Climate change and ever scarcer fossil resources will determine the energy mix of the future. Solar energy will play an integral role in this regard. Dr. Andreas Bett and Dr. Frank Dimroth of the Fraunhofer Institute for Solar Energy Systems ISE in Freiburg, Germany, developed metamorphic triple-junction solar cell consisting of III-V compound semiconductors: gallium indium phosphide, gallium indium arsenide and germanium. This special structure makes it possible to optimize the use of almost the entire solar spectrum for energy production. Researchers have been able to transform more sunlight into power than ever before, at a record degree of efficiency of 41.1 percent. In recognition of their work, they are receiving the 2010 Joseph von Fraunhofer Prize.

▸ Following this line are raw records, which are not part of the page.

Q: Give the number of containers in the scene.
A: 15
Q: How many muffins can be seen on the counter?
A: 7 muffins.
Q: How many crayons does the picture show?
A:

This high degree of efficiency is made possible by stacking multiple top-quality solar cells on top of each other. "Our triple solar cell consists of more than 20 individual layers, all of which we have optimized," says Dr. Frank Dimroth. "We have improved both the structure of the semiconductor as well as the material quality, the metal contacts and the antireflection coatings, in order to arrive at this result."

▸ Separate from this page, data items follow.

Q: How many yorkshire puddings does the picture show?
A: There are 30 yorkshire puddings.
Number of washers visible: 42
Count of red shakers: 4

Originally, these compound solar cells were engineered for use in space - most satellites in space are loaded with them. They supply the operating power. Since the production process is comparatively expensive, these cells had not been used on earth before. The combination of highly efficient cells with a lens amplifier ensures that - in comparison to conventional solar modules - only one five-hundredth of the semiconductor surface will be needed. The cells within their own specially designed concentrator modules measure only three square millimeters in size.

A Fresnel lens is situated over these mini solar cells, at a distance of approximately ten centimeters. This configuration concentrates the sunlight by a factor of 400 to 500. To prevent the cells from overheating, they are attached to a copper support that distributes the heat sufficiently well. Thus, passive cooling of the solar cells suffices. "Thanks to this construction, we were able to produce modules with a degree of efficiency in excess of 29 percent," says Dr. Andreas Bett. These modules have been on the market since 2007 under the brand name FLATCON®, and are being used in a solar park in Spain, for example.

To facilitate the swift transfer of technology from the laboratory to industry, a demonstration laboratory was constructed at the institute, with the same machines that would be used in industry. Here, researchers are developing and testing production processes for the construction and connection technology, module integration and quality control. A spin-off of ISE - Concentrix Solar GmbH - produces the concentrator systems that, for example, feed solar power into the grid from a solar park in Spain with 25 percent system efficiency. For the development of metamorphic triple-junction solar cells, the team has been closely collaborating for years with AZUR Space Solar Power in Heilbronn, the leading European manufacturer of solar cells for space. This partner is aiming to bring the highly efficient solar cells to the market by 2011.